Work to complete: The answer must be an exact copy of the lines from the one containing "Table 4. Linearity" through the last line of the records, with no pictures.

Provided data:

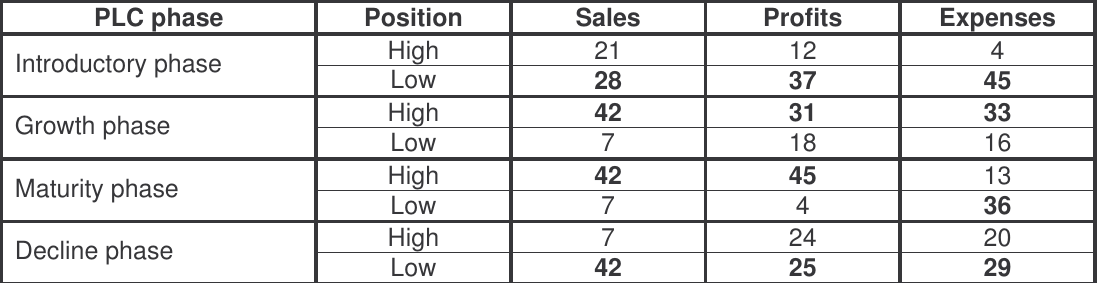
Frequency distribution of high and low positioning of sales, profits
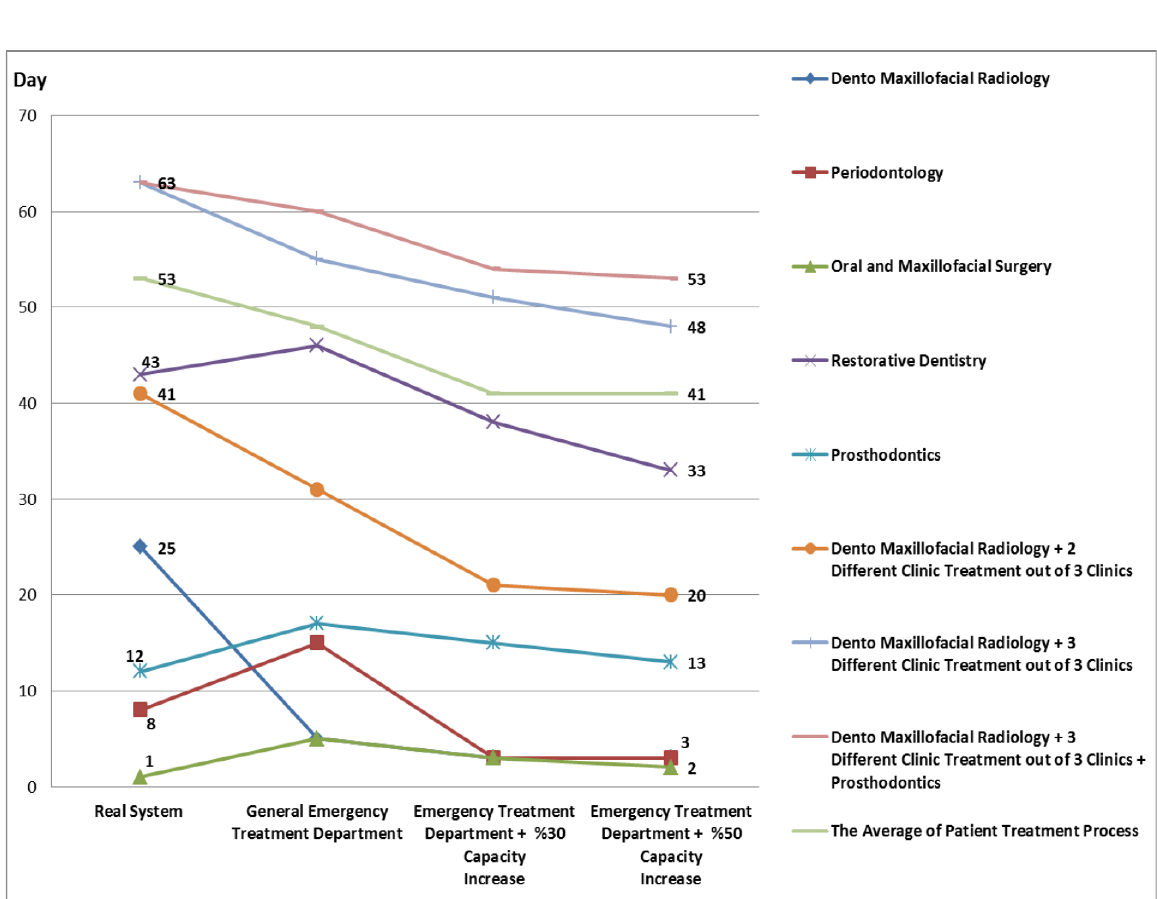
Figure 11. The impact of different alternative senarios for patient treatment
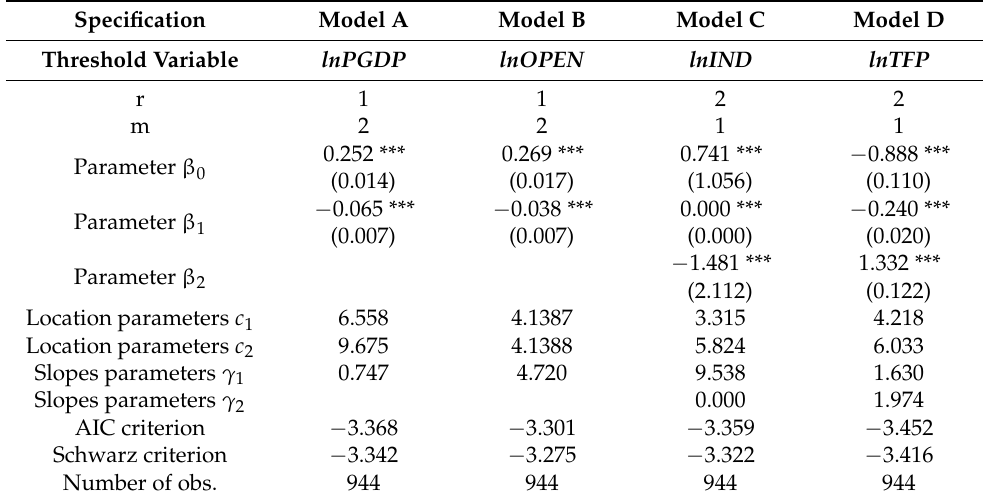
Table 4. Linearity model and PSTR model estimation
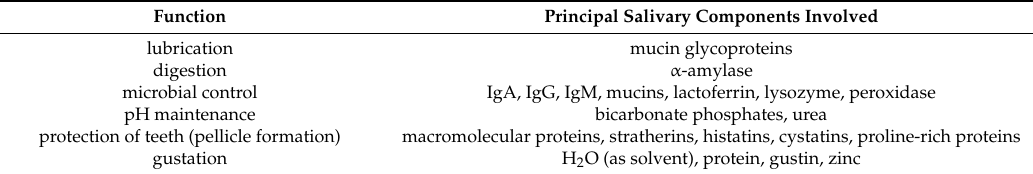
Table 1. Overview of the functions of saliva. Adapted from Humphrey and Williamson, 2001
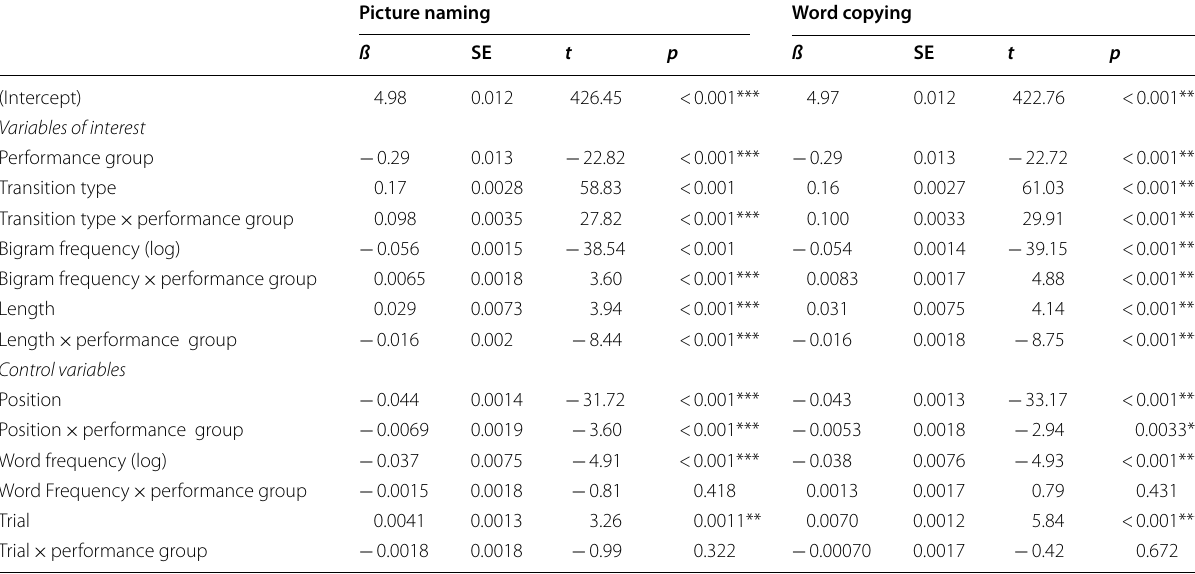
Table 3 Results of mixed‑effect model on IKI for the picture naming and word copying tasks Picture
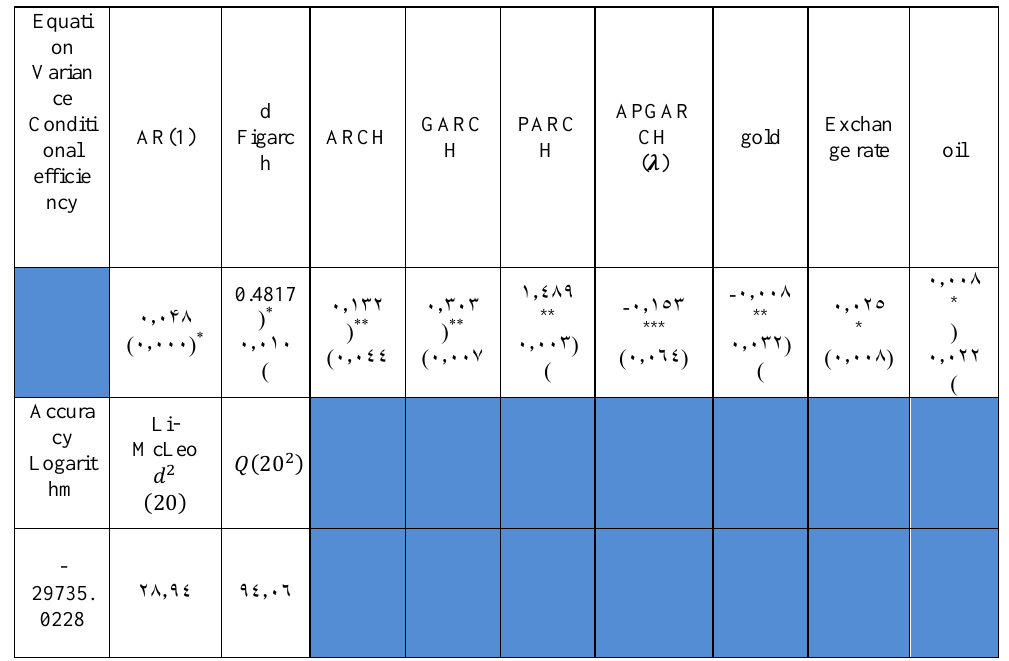
Table 2. Estimation of ARMA (1, 0) –FIAPARCH-X (1, d, 1) Model for efficiency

Response:
Table 4. Linearity model and PSTR model estimation
Table 1. Overview of the functions of saliva. Adapted from Humphrey and Williamson, 2001
Table 3 Results of mixed‑effect model on IKI for the picture naming and word copying tasks Picture
Table 2. Estimation of ARMA (1, 0) –FIAPARCH-X (1, d, 1) Model for efficiency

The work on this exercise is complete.